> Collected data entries
--
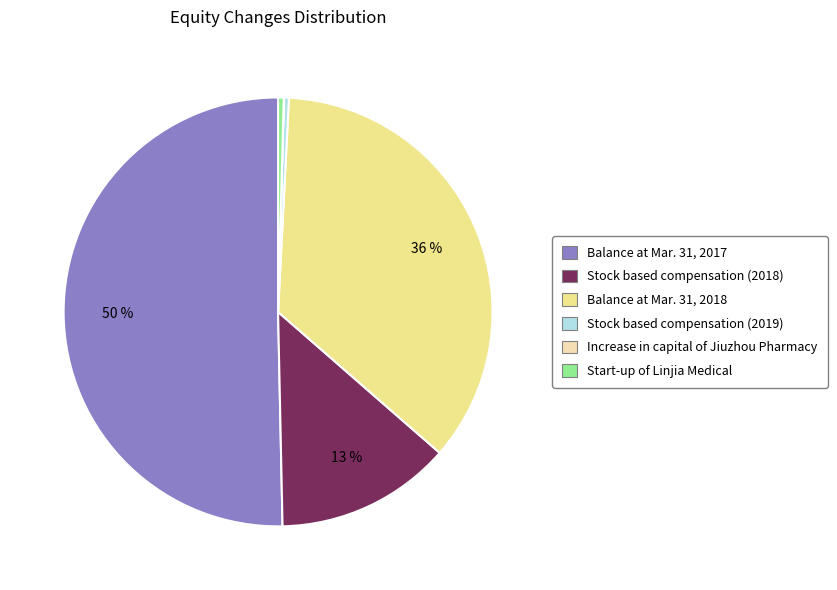

What is the ratio of the value at Balance at Mar. 31, 2017 to the value at Stock based compensation (2019)?

135.3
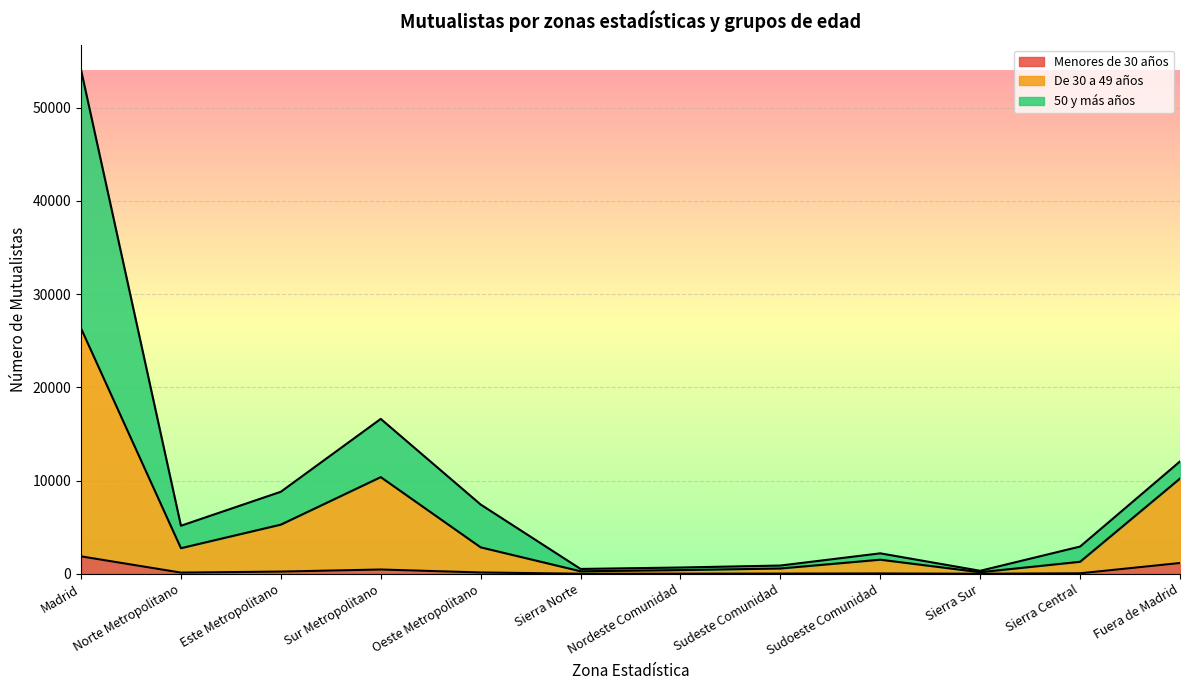

What is the difference between the highest and lowest values at Sierra Norte?

511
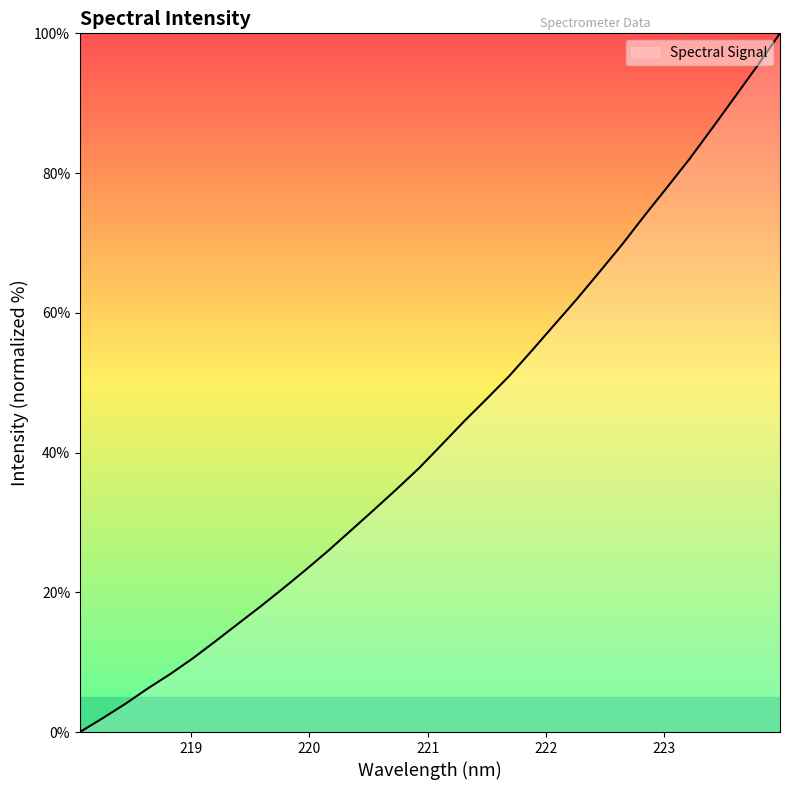

What is the maximum value shown in the chart?

100.0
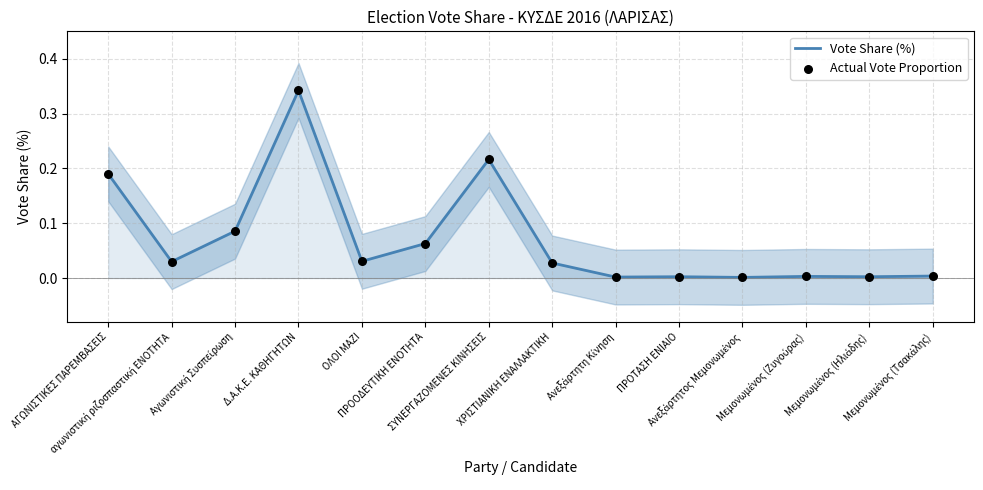

Which series reaches the minimum Y coordinate?

Vote Share (%)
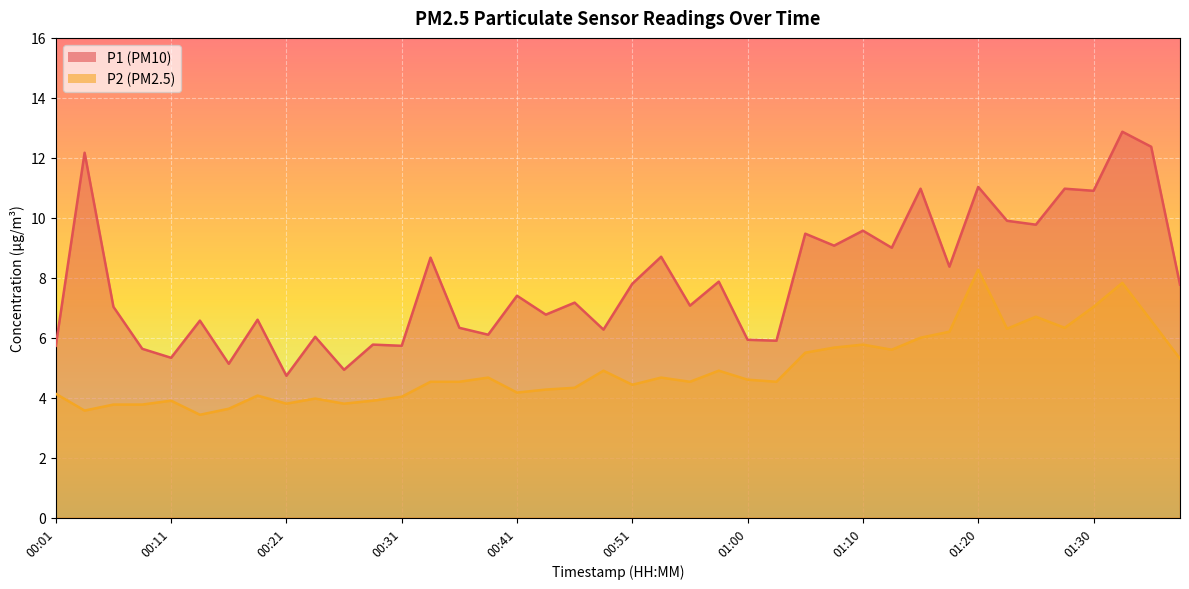

Rank the series by their average value, from highest to lowest.

P1, P2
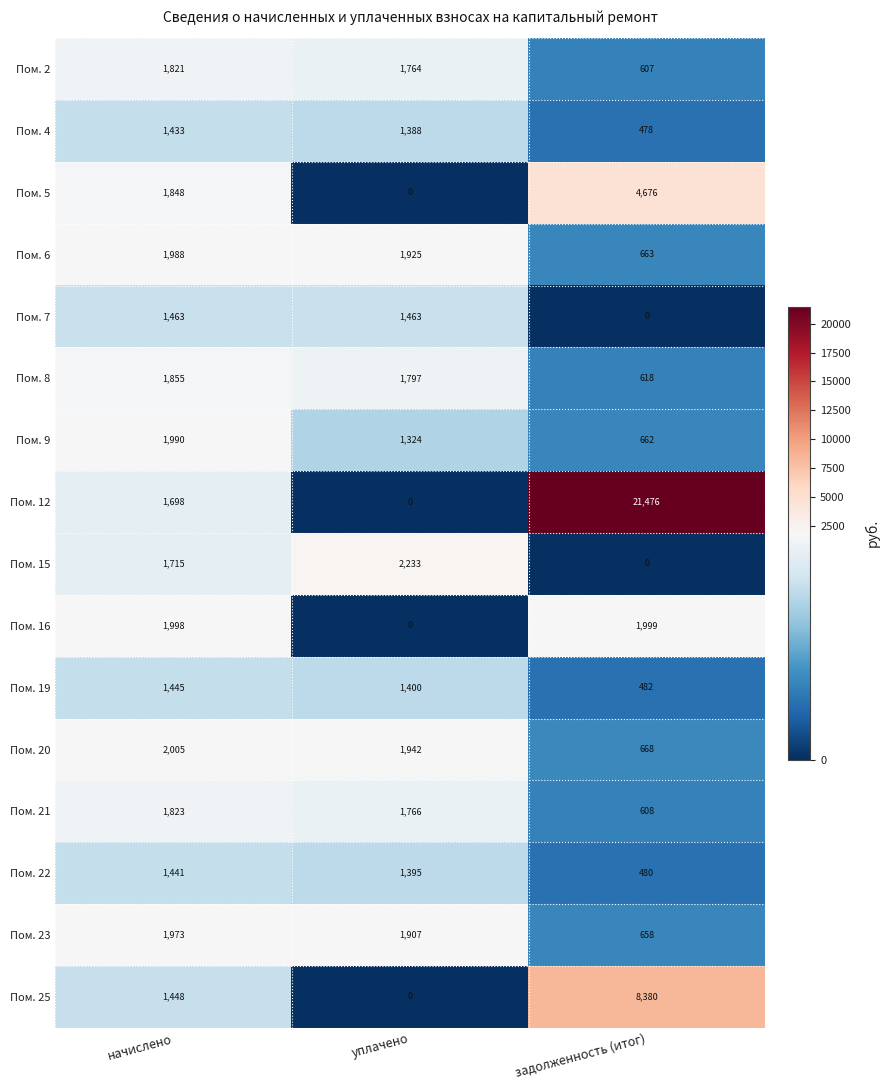

What is the sum of the Пом. 9 values at начислено and уплачено?

3314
--
> The problem
Update the records by replacing "chart" with "graph" wherever it occurs and changing nothing else. Omit the pictures from your version.

> Exercise response
What is the ratio of the value at Balance at Mar. 31, 2017 to the value at Stock based compensation (2019)?

135.3

What is the difference between the highest and lowest values at Sierra Norte?

511

What is the maximum value shown in the graph?

100.0

Which series reaches the minimum Y coordinate?

Vote Share (%)

Rank the series by their average value, from highest to lowest.

P1, P2

What is the sum of the Пом. 9 values at начислено and уплачено?

3314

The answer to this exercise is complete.